I hear ya there. After shooting the XD for a couple years, the DA/SA of the Sig too a bit of adjustment. I just kept shooting DA, decocking, shooting again, decocking, over and over until I finally got the hang of the DA. The SA with the SRT took no getting used to at all. :smt033


----------



## Crux (May 14, 2009)

SaltyDog said:


> Nice shooting Crux - You must be a good shot because those look like my scores at the range and I know I'm a good shot! :smt082


Hehe. Admittedly they were among my better groups. I had a couple of DA-only groups that weren't really groups. They were more like random spots. Like a retarded monkey playing darts. But it got better!


----------



## DevilsJohnson (Oct 21, 2007)

Ah, after a while you'll be spot on with that new friend of yours. You know what you're doing wrong then youu'll know what you need to do to fix it. Practice, practice then practice some more. Snap caps come in handy for situations like this:smt023


----------



## MauiWowie22 (Jun 19, 2009)




----------



## Cybertoad (Jul 11, 2009)

*Me Too*

Hey guys:
New here.
I have other rifles and a shots guns but decided after years of not having a handgun to take and offer form a guy.

He offered me his Sig Sauer P229 - 40 two clips, the factory case and lock along with 50 rounds FMJ 
and a side clip holster. I traded a Lowes/homedepot style 5x8 trailer for it.
Was sitting in my yard gathering dust went on craigs list to sell it and this guy offered me his SIGGY.
Its in near mint condition.
I am trying to figure which P229 it is though because it has no rail, but is shaped exactly like the one with a rail straight on the bottom like the guy posted here ( pS Congrats )

Well there has never been a way in the past to afford a Sig for me especially such a nice gun.
I have nice rifles and now am looking at getting a Sig Sauer rifle Oh Oh I am hooked.

Wanted to say hello and what better place where a guy just like me started his first hand gun.
I have had handguns though just not for over 15 years.tumbleweed

PS can some one clue me in on how to know if this is a dak or not ?
I looked on line and no clear info on what is what and what it does etc.


----------



## Todd (Jul 3, 2006)

Cybertoad said:


> Hey guys:
> New here.
> I have other rifles and a shots guns but decided after years of not having a handgun to take and offer form a guy.
> 
> ...


First, welcome to the forum!

If you haven't already done so, please take a few minutes to familiarize yourself with the Forum Guidelines

No rail? Sounds to me like you have an SAS. If you have pictures, we'd be able to give you a more educated guess.

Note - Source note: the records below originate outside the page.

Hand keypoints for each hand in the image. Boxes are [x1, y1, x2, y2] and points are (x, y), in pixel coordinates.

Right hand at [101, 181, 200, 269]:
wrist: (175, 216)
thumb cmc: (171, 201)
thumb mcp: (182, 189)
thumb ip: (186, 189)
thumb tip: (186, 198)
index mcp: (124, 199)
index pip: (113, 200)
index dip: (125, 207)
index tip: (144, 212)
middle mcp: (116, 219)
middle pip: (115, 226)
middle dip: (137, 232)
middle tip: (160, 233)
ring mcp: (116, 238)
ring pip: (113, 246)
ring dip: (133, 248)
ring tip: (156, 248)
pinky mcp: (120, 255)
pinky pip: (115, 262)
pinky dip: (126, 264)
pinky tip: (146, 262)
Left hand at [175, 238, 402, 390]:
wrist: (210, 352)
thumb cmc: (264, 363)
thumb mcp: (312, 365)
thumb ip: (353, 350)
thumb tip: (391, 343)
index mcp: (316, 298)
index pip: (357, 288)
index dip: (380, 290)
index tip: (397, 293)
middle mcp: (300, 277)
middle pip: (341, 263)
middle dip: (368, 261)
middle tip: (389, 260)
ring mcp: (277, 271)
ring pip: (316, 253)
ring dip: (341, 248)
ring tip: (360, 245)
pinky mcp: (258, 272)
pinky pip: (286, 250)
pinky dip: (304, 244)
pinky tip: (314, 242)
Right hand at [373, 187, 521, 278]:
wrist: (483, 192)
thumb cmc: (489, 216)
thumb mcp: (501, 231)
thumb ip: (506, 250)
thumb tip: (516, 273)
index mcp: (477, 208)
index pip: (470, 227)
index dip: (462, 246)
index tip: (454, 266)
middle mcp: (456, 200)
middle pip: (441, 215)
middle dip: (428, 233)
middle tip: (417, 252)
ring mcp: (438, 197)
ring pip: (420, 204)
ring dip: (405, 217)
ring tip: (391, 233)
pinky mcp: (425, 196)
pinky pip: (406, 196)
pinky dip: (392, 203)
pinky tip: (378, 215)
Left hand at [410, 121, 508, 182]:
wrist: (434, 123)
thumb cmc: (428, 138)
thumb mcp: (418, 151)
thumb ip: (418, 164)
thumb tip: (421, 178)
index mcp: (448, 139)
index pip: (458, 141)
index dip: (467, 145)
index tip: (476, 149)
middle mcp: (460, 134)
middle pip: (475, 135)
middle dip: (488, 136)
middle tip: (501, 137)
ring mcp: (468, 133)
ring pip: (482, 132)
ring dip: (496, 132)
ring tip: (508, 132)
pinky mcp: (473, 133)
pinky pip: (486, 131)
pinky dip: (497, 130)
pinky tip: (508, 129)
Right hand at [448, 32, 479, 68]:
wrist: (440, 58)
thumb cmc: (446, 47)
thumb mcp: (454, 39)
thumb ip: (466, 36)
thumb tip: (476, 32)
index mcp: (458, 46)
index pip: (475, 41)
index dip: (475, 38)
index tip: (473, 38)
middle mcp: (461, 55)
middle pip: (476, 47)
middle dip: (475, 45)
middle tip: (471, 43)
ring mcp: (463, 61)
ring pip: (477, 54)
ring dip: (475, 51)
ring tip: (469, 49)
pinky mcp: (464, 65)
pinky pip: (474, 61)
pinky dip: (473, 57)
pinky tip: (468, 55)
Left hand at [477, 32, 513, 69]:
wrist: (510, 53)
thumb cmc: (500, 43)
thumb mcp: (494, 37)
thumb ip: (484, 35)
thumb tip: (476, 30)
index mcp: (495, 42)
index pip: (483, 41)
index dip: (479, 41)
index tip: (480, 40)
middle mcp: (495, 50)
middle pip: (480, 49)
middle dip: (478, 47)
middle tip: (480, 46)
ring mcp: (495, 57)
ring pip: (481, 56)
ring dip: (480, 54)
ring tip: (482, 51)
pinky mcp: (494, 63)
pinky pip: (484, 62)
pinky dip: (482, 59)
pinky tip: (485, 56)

The regular SAS is Sig's DAK (their version of DAO) and should have a bobbed hammer that you cannot cock with your thumb. Also rack the slide (empty gun of course). If the hammer stays cocked, it's not a DAK.


----------



## Cybertoad (Jul 11, 2009)

hmm trying to post pics.
This is it. can you tell by looking at it if its a dak,
just got it last night lol so still having fun learning about it
couldn't pass up the deal.









http://farm4.static.flickr.com/3510/3710399998_5cdf938f77.jpg


----------



## Todd (Jul 3, 2006)

_Looks_ like my baby, the SAS Gen 2. _Definitely_ not a DAK, it's DA/SA.


----------



## Cybertoad (Jul 11, 2009)

Hi Todd, 
Cool.
Thank you, so what can you tell me if anything about this gun if you have time.

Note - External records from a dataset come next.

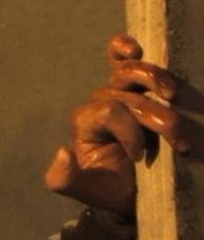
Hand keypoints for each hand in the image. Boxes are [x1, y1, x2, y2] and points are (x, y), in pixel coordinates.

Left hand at [44, 33, 203, 216]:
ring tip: (172, 96)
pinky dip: (124, 49)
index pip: (109, 111)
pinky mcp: (138, 90)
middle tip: (177, 139)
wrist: (134, 193)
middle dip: (156, 116)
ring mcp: (120, 95)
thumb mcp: (88, 191)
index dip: (130, 131)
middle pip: (126, 94)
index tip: (142, 157)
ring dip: (156, 81)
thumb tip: (62, 152)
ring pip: (131, 73)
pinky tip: (134, 46)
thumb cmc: (112, 190)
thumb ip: (64, 179)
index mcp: (86, 125)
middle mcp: (100, 105)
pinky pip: (123, 59)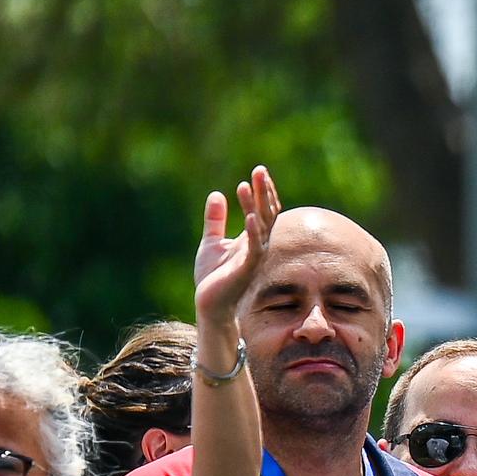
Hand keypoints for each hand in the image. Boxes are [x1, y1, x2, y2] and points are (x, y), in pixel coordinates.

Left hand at [192, 167, 281, 334]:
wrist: (209, 305)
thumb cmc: (213, 278)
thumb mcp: (210, 243)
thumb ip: (215, 221)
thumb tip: (217, 194)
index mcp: (252, 240)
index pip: (263, 211)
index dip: (262, 192)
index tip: (256, 173)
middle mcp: (258, 247)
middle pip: (266, 214)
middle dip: (263, 192)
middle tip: (259, 170)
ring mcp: (254, 258)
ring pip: (261, 227)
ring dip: (256, 205)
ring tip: (248, 184)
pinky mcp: (246, 269)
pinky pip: (254, 248)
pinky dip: (253, 231)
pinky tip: (249, 216)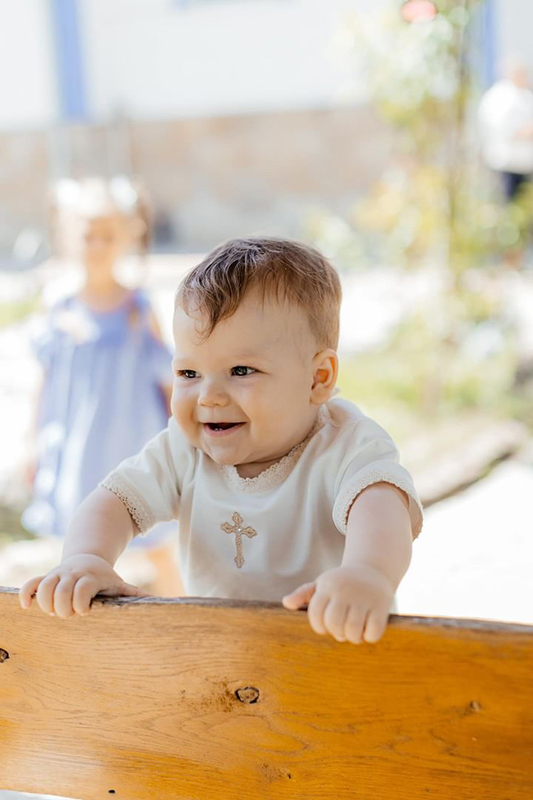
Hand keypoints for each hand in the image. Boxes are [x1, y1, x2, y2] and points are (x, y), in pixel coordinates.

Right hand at [19, 554, 149, 618]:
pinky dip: (26, 595)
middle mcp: (73, 574)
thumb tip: (154, 603)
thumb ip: (133, 594)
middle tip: (69, 613)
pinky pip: (31, 584)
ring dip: (46, 604)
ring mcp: (57, 574)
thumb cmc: (104, 579)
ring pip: (44, 587)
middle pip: (61, 591)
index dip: (81, 604)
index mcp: (91, 577)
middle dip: (63, 608)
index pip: (82, 590)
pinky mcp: (45, 577)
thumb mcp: (118, 584)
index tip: (86, 611)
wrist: (87, 560)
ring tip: (54, 611)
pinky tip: (28, 607)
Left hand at [282, 564, 394, 643]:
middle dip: (336, 633)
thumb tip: (287, 603)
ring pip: (353, 630)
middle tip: (341, 630)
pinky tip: (368, 628)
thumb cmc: (342, 582)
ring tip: (354, 631)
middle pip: (334, 624)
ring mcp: (364, 597)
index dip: (319, 626)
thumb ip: (303, 594)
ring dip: (353, 637)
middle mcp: (345, 590)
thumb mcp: (322, 584)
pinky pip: (372, 632)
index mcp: (328, 586)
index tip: (326, 626)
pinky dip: (369, 636)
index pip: (316, 615)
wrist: (373, 569)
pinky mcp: (381, 605)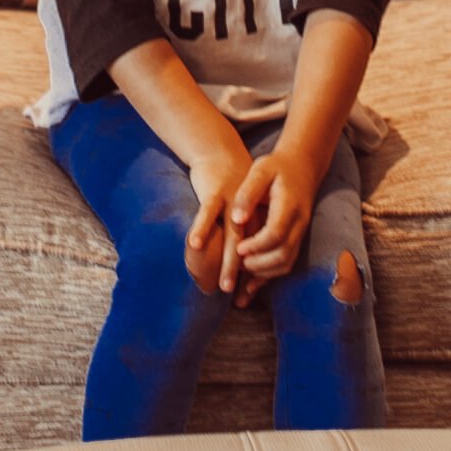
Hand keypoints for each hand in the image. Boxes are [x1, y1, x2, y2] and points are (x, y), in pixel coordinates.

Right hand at [183, 136, 253, 294]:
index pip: (257, 251)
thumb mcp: (243, 207)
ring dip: (228, 261)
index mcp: (257, 218)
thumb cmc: (229, 185)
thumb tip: (237, 264)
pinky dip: (201, 228)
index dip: (252, 274)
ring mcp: (232, 203)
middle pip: (247, 249)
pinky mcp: (214, 192)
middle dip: (244, 275)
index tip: (246, 297)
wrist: (219, 151)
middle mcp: (248, 213)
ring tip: (224, 284)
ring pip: (231, 237)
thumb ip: (242, 232)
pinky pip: (207, 213)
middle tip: (238, 298)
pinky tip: (194, 244)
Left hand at [227, 146, 318, 287]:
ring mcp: (300, 234)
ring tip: (240, 272)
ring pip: (286, 263)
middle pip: (283, 254)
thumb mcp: (260, 170)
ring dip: (264, 274)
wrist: (302, 167)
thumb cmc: (276, 167)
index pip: (276, 233)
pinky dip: (269, 276)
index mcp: (289, 205)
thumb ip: (247, 193)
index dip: (257, 245)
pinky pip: (286, 264)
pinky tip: (250, 285)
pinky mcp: (296, 240)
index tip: (238, 249)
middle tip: (237, 264)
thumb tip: (236, 219)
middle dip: (259, 264)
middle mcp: (299, 223)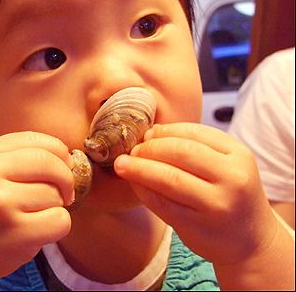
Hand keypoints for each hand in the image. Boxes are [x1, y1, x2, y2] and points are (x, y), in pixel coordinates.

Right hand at [0, 132, 73, 287]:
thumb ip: (20, 156)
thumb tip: (69, 157)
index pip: (36, 139)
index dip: (58, 152)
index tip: (64, 166)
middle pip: (50, 163)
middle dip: (66, 178)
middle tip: (64, 192)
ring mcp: (1, 203)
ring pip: (56, 194)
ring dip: (56, 206)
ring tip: (34, 214)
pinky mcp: (15, 232)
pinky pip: (60, 220)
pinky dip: (57, 226)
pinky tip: (38, 230)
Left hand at [114, 123, 278, 265]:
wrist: (251, 241)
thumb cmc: (230, 194)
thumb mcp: (226, 164)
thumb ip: (194, 146)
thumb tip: (151, 131)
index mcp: (239, 156)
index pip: (195, 133)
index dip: (165, 131)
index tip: (147, 134)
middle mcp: (232, 179)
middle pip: (180, 153)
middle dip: (150, 148)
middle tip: (133, 150)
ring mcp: (215, 205)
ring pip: (168, 179)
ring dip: (139, 168)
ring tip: (122, 164)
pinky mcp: (197, 227)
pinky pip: (161, 203)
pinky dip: (142, 190)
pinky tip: (133, 183)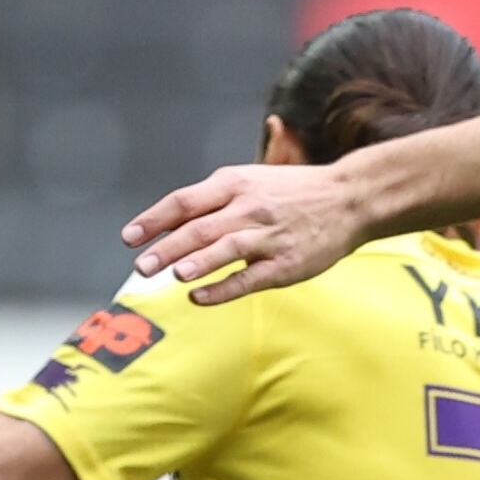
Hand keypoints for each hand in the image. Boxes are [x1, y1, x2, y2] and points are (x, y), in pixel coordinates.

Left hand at [122, 159, 375, 303]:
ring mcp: (269, 236)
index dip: (154, 219)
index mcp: (236, 183)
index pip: (185, 201)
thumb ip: (212, 201)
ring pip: (226, 249)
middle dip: (167, 247)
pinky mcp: (286, 263)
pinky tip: (199, 297)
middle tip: (140, 266)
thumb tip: (166, 224)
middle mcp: (250, 207)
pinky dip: (223, 288)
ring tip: (172, 274)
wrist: (349, 198)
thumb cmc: (292, 193)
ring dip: (197, 261)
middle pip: (200, 227)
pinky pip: (250, 278)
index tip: (129, 237)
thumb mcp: (251, 182)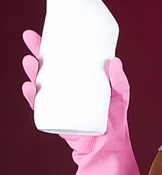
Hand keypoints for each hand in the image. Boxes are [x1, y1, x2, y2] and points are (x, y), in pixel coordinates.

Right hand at [21, 29, 129, 155]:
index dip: (54, 44)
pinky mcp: (56, 117)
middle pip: (48, 67)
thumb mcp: (120, 94)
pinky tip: (28, 87)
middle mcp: (67, 88)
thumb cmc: (115, 117)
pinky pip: (40, 106)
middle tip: (29, 38)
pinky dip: (32, 97)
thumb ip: (119, 79)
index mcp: (80, 78)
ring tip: (29, 61)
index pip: (64, 57)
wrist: (108, 145)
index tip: (47, 29)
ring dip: (32, 72)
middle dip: (36, 52)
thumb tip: (114, 61)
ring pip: (40, 83)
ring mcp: (60, 101)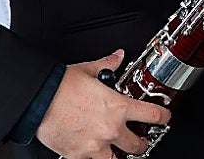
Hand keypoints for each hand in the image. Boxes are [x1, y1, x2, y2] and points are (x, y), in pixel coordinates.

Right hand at [35, 50, 170, 158]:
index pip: (152, 115)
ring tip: (117, 151)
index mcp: (117, 107)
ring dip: (118, 155)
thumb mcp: (88, 70)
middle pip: (137, 146)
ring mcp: (96, 145)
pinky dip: (94, 157)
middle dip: (141, 144)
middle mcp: (110, 129)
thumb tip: (116, 56)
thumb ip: (107, 64)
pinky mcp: (79, 155)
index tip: (165, 118)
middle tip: (141, 141)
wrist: (38, 100)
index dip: (163, 117)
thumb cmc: (61, 86)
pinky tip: (92, 152)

And I am guessing I made a good deal for it ?


----------



## Cybertoad (Jul 11, 2009)

PS It doesnt say SAS on it through.


----------



## Todd (Jul 3, 2006)

I think it's time for more pictures. Closer and definitely some of the markings on the slide should help one of us give a qiuck ID. Any idea of the age of the gun?


----------



## Cybertoad (Jul 11, 2009)

Hi Todd I didnt want to hijack this guys posts so I 
reposted it in anew thread. Still not 100% sure. I have real good camera should be able to get some nice shots. But I will post it there.


----------